How the four-step climate risk and vulnerability assessment works in Voyager, from automated screening to risk evaluation.

Written by Anna Tiril Uggerud

What and why

The climate risk assessment in Voyager follows a structured process that meets the EU Taxonomy's requirements for a climate risk and vulnerability assessment. It combines Telescope's automated hazard data with your team's knowledge about the building to determine whether the property is vulnerable to climate hazards and whether mitigation measures are needed.

The assessment has two phases: screening (automated) and risk assessment (your input).

How it works

Phase 1: Screening (automated)

The first phase determines whether the property is vulnerable. It has three components:

Step 1: Pre-screening. Telescope automatically maps the property against all known climate hazards (flooding, landslides, storm surge, quick clay, heavy precipitation, and others) using public data from NVE, DSB, Kartverket, and climate projection models. This step is fully automated.

Step 2: Exposure assessment. For each hazard, Telescope calculates an exposure level ranging from not exposed to very high. The level is determined by taking the highest risk between current climate conditions and future projections. This step is also automated.

Step 3: Sensitivity. This is where your team's knowledge comes in. For each hazard the property is exposed to, you assess how sensitive the building is based on its type, function, construction, and structural characteristics. For example, a high-rise building is more sensitive to strong winds than a low-rise warehouse. If a property is marked as not sensitive to a hazard, it is classified as not vulnerable and you don't need to continue to phase 2 for that hazard.

Exposure and sensitivity together determine vulnerability. The system calculates this using a vulnerability matrix ranging from very low to very high. If vulnerability is low or very low, no further assessment is needed for that hazard.

Phase 2: Risk assessment (your input)

For hazards where vulnerability is medium or higher, you continue with a detailed risk assessment:

  • Unwanted occurrences. You describe what could happen if the hazard occurs. For example, for a property exposed to flooding, an unwanted occurrence might be "water damage to ground floor retail units." You can add multiple unwanted occurrences per hazard.

  • For each unwanted occurrence, you assess:

    • Likelihood. How likely is it that this will happen during the building's lifetime? Options are unlikely, possible, or likely.

    • Consequences. You evaluate the potential impact across several categories: economic and material value (as a percentage of property value), health and safety, rental income, and building elements. Each is rated from very low to very high.

Knowledge base. You document what sources and information your assessment is based on, and rate the uncertainty level as low, medium, or high.

Based on the combined likelihood and consequences, Telescope calculates a risk level and determines whether mitigation measures are recommended.
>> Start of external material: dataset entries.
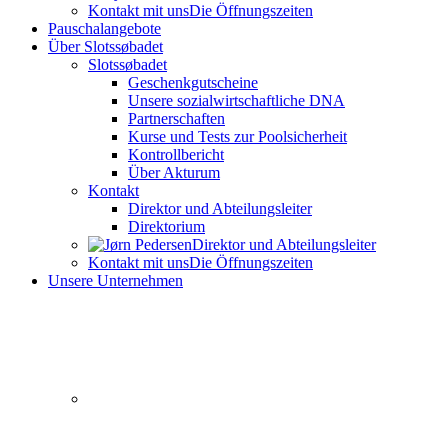
Kontakt mit uns
Die Öffnungszeiten
Pauschalangebote
Über Slotssøbadet
Slotssøbadet
Geschenkgutscheine
Unsere sozialwirtschaftliche DNA
Partnerschaften
Kurse und Tests zur Poolsicherheit
Kontrollbericht
Über Akturum
Kontakt
Direktor und Abteilungsleiter
Direktorium
Direktor und Abteilungsleiter
Kontakt mit uns
Die Öffnungszeiten
Unsere Unternehmen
Mitigation measures. When the risk evaluation recommends measures, you add them separately from the assessment flow. Describe the measure, assign it to a team member, and track progress from planned to completed. Measures are visible on the property page and under Measures in the sidebar.

Good to know

You don't need to complete the entire assessment in one sitting. Your progress is saved, and you can pick up where you left off.

The automated steps (pre-screening and exposure) update when new data becomes available from the authorities. Your manual inputs (sensitivity, unwanted occurrences, consequences) are preserved.

If property value data is available, the economic consequence assessment automatically estimates the financial impact based on the consequence level you select. You can adjust this estimate manually if needed.